■ 操作说明 ■
把下面的全部数据原样抄写一遍，每一行都不要改动。

■ 所给数据 ■

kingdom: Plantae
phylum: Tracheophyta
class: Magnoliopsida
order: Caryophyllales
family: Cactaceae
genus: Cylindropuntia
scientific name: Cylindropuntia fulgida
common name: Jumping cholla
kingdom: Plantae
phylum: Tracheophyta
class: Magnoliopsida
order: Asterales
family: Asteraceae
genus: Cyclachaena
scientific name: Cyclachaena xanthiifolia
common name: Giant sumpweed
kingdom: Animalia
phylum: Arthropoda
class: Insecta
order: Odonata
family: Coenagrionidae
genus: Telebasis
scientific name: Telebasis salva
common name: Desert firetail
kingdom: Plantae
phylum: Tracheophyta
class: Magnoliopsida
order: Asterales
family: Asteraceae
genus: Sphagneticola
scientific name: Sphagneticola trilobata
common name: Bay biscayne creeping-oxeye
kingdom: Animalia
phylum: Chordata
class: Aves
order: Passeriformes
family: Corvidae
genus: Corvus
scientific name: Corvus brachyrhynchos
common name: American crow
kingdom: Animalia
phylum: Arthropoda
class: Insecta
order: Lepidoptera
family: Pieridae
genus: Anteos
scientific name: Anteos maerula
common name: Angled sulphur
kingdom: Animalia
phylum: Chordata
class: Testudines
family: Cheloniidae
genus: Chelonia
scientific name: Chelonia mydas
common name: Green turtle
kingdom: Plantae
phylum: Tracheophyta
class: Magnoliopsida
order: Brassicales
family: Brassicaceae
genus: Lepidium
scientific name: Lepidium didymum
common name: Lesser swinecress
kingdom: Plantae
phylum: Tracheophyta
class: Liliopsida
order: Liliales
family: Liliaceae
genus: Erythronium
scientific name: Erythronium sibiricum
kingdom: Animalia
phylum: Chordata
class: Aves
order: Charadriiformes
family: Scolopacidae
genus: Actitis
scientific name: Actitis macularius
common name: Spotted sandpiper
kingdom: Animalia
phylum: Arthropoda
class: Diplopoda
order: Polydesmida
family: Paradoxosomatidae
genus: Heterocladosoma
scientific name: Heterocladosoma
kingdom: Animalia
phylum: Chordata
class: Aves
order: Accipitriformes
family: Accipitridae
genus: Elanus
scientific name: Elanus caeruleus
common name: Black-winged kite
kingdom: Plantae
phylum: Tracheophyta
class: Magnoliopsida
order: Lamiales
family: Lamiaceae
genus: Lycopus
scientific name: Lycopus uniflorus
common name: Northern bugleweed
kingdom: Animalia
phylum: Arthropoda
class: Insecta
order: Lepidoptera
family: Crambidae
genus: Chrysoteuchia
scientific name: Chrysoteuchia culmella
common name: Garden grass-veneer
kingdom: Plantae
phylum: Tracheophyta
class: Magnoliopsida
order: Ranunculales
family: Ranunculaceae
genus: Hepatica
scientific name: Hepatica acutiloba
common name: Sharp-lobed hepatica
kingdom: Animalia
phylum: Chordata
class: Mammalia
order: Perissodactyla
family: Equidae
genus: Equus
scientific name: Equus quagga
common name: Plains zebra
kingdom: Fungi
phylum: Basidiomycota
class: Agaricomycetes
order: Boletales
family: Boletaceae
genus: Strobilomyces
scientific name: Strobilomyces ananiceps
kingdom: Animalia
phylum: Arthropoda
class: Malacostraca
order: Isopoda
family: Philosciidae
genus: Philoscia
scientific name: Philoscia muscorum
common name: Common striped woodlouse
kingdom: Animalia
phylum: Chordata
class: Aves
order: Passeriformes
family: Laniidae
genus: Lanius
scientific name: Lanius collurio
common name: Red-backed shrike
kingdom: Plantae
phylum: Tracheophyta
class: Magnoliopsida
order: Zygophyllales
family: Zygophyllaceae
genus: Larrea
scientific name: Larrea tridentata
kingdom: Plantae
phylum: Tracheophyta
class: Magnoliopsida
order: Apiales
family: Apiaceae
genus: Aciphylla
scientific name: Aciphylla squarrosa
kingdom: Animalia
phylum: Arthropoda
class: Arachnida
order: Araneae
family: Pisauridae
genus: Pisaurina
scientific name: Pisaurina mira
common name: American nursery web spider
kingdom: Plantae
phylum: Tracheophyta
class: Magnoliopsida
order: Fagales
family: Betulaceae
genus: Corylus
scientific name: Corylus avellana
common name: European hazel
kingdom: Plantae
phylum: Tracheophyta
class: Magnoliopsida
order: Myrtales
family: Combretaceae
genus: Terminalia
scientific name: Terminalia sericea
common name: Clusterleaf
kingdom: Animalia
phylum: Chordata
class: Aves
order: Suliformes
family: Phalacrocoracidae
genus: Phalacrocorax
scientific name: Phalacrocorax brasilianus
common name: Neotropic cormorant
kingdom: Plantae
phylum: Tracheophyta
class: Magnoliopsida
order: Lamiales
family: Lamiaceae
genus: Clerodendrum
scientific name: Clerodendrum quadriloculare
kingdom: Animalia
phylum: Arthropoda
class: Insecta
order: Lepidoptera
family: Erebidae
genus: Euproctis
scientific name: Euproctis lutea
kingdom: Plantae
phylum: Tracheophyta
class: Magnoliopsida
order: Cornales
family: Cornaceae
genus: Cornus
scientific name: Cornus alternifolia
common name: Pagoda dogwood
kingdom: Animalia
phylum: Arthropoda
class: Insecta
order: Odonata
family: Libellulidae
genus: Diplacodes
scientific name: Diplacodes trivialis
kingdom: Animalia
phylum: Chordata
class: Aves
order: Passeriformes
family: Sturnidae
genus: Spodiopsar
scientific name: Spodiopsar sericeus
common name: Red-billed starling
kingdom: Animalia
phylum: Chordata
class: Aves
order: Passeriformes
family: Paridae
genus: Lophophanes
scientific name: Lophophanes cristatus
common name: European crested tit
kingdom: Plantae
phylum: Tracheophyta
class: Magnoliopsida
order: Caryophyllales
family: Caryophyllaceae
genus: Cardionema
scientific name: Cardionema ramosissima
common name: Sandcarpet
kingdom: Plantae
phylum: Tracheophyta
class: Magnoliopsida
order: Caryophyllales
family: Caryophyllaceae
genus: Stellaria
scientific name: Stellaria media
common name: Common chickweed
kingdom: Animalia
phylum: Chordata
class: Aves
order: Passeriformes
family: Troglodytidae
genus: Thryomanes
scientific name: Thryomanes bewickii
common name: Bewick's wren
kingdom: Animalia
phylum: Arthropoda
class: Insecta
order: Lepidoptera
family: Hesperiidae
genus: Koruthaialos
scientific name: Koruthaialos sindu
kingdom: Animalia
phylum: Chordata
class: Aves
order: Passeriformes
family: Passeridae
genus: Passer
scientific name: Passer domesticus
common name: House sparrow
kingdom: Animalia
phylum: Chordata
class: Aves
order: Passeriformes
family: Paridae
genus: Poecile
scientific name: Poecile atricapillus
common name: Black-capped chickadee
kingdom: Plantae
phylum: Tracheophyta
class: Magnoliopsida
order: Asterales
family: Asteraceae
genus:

■ 题目答案 ■
kingdom: Plantae
phylum: Tracheophyta
class: Magnoliopsida
order: Caryophyllales
family: Cactaceae
genus: Cylindropuntia
scientific name: Cylindropuntia fulgida
common name: Jumping cholla
kingdom: Plantae
phylum: Tracheophyta
class: Magnoliopsida
order: Asterales
family: Asteraceae
genus: Cyclachaena
scientific name: Cyclachaena xanthiifolia
common name: Giant sumpweed
kingdom: Animalia
phylum: Arthropoda
class: Insecta
order: Odonata
family: Coenagrionidae
genus: Telebasis
scientific name: Telebasis salva
common name: Desert firetail
kingdom: Plantae
phylum: Tracheophyta
class: Magnoliopsida
order: Asterales
family: Asteraceae
genus: Sphagneticola
scientific name: Sphagneticola trilobata
common name: Bay biscayne creeping-oxeye
kingdom: Animalia
phylum: Chordata
class: Aves
order: Passeriformes
family: Corvidae
genus: Corvus
scientific name: Corvus brachyrhynchos
common name: American crow
kingdom: Animalia
phylum: Arthropoda
class: Insecta
order: Lepidoptera
family: Pieridae
genus: Anteos
scientific name: Anteos maerula
common name: Angled sulphur
kingdom: Animalia
phylum: Chordata
class: Testudines
family: Cheloniidae
genus: Chelonia
scientific name: Chelonia mydas
common name: Green turtle
kingdom: Plantae
phylum: Tracheophyta
class: Magnoliopsida
order: Brassicales
family: Brassicaceae
genus: Lepidium
scientific name: Lepidium didymum
common name: Lesser swinecress
kingdom: Plantae
phylum: Tracheophyta
class: Liliopsida
order: Liliales
family: Liliaceae
genus: Erythronium
scientific name: Erythronium sibiricum
kingdom: Animalia
phylum: Chordata
class: Aves
order: Charadriiformes
family: Scolopacidae
genus: Actitis
scientific name: Actitis macularius
common name: Spotted sandpiper
kingdom: Animalia
phylum: Arthropoda
class: Diplopoda
order: Polydesmida
family: Paradoxosomatidae
genus: Heterocladosoma
scientific name: Heterocladosoma
kingdom: Animalia
phylum: Chordata
class: Aves
order: Accipitriformes
family: Accipitridae
genus: Elanus
scientific name: Elanus caeruleus
common name: Black-winged kite
kingdom: Plantae
phylum: Tracheophyta
class: Magnoliopsida
order: Lamiales
family: Lamiaceae
genus: Lycopus
scientific name: Lycopus uniflorus
common name: Northern bugleweed
kingdom: Animalia
phylum: Arthropoda
class: Insecta
order: Lepidoptera
family: Crambidae
genus: Chrysoteuchia
scientific name: Chrysoteuchia culmella
common name: Garden grass-veneer
kingdom: Plantae
phylum: Tracheophyta
class: Magnoliopsida
order: Ranunculales
family: Ranunculaceae
genus: Hepatica
scientific name: Hepatica acutiloba
common name: Sharp-lobed hepatica
kingdom: Animalia
phylum: Chordata
class: Mammalia
order: Perissodactyla
family: Equidae
genus: Equus
scientific name: Equus quagga
common name: Plains zebra
kingdom: Fungi
phylum: Basidiomycota
class: Agaricomycetes
order: Boletales
family: Boletaceae
genus: Strobilomyces
scientific name: Strobilomyces ananiceps
kingdom: Animalia
phylum: Arthropoda
class: Malacostraca
order: Isopoda
family: Philosciidae
genus: Philoscia
scientific name: Philoscia muscorum
common name: Common striped woodlouse
kingdom: Animalia
phylum: Chordata
class: Aves
order: Passeriformes
family: Laniidae
genus: Lanius
scientific name: Lanius collurio
common name: Red-backed shrike
kingdom: Plantae
phylum: Tracheophyta
class: Magnoliopsida
order: Zygophyllales
family: Zygophyllaceae
genus: Larrea
scientific name: Larrea tridentata
kingdom: Plantae
phylum: Tracheophyta
class: Magnoliopsida
order: Apiales
family: Apiaceae
genus: Aciphylla
scientific name: Aciphylla squarrosa
kingdom: Animalia
phylum: Arthropoda
class: Arachnida
order: Araneae
family: Pisauridae
genus: Pisaurina
scientific name: Pisaurina mira
common name: American nursery web spider
kingdom: Plantae
phylum: Tracheophyta
class: Magnoliopsida
order: Fagales
family: Betulaceae
genus: Corylus
scientific name: Corylus avellana
common name: European hazel
kingdom: Plantae
phylum: Tracheophyta
class: Magnoliopsida
order: Myrtales
family: Combretaceae
genus: Terminalia
scientific name: Terminalia sericea
common name: Clusterleaf
kingdom: Animalia
phylum: Chordata
class: Aves
order: Suliformes
family: Phalacrocoracidae
genus: Phalacrocorax
scientific name: Phalacrocorax brasilianus
common name: Neotropic cormorant
kingdom: Plantae
phylum: Tracheophyta
class: Magnoliopsida
order: Lamiales
family: Lamiaceae
genus: Clerodendrum
scientific name: Clerodendrum quadriloculare
kingdom: Animalia
phylum: Arthropoda
class: Insecta
order: Lepidoptera
family: Erebidae
genus: Euproctis
scientific name: Euproctis lutea
kingdom: Plantae
phylum: Tracheophyta
class: Magnoliopsida
order: Cornales
family: Cornaceae
genus: Cornus
scientific name: Cornus alternifolia
common name: Pagoda dogwood
kingdom: Animalia
phylum: Arthropoda
class: Insecta
order: Odonata
family: Libellulidae
genus: Diplacodes
scientific name: Diplacodes trivialis
kingdom: Animalia
phylum: Chordata
class: Aves
order: Passeriformes
family: Sturnidae
genus: Spodiopsar
scientific name: Spodiopsar sericeus
common name: Red-billed starling
kingdom: Animalia
phylum: Chordata
class: Aves
order: Passeriformes
family: Paridae
genus: Lophophanes
scientific name: Lophophanes cristatus
common name: European crested tit
kingdom: Plantae
phylum: Tracheophyta
class: Magnoliopsida
order: Caryophyllales
family: Caryophyllaceae
genus: Cardionema
scientific name: Cardionema ramosissima
common name: Sandcarpet
kingdom: Plantae
phylum: Tracheophyta
class: Magnoliopsida
order: Caryophyllales
family: Caryophyllaceae
genus: Stellaria
scientific name: Stellaria media
common name: Common chickweed
kingdom: Animalia
phylum: Chordata
class: Aves
order: Passeriformes
family: Troglodytidae
genus: Thryomanes
scientific name: Thryomanes bewickii
common name: Bewick's wren
kingdom: Animalia
phylum: Arthropoda
class: Insecta
order: Lepidoptera
family: Hesperiidae
genus: Koruthaialos
scientific name: Koruthaialos sindu
kingdom: Animalia
phylum: Chordata
class: Aves
order: Passeriformes
family: Passeridae
genus: Passer
scientific name: Passer domesticus
common name: House sparrow
kingdom: Animalia
phylum: Chordata
class: Aves
order: Passeriformes
family: Paridae
genus: Poecile
scientific name: Poecile atricapillus
common name: Black-capped chickadee
kingdom: Plantae
phylum: Tracheophyta
class: Magnoliopsida
order: Asterales
family: Asteraceae
genus:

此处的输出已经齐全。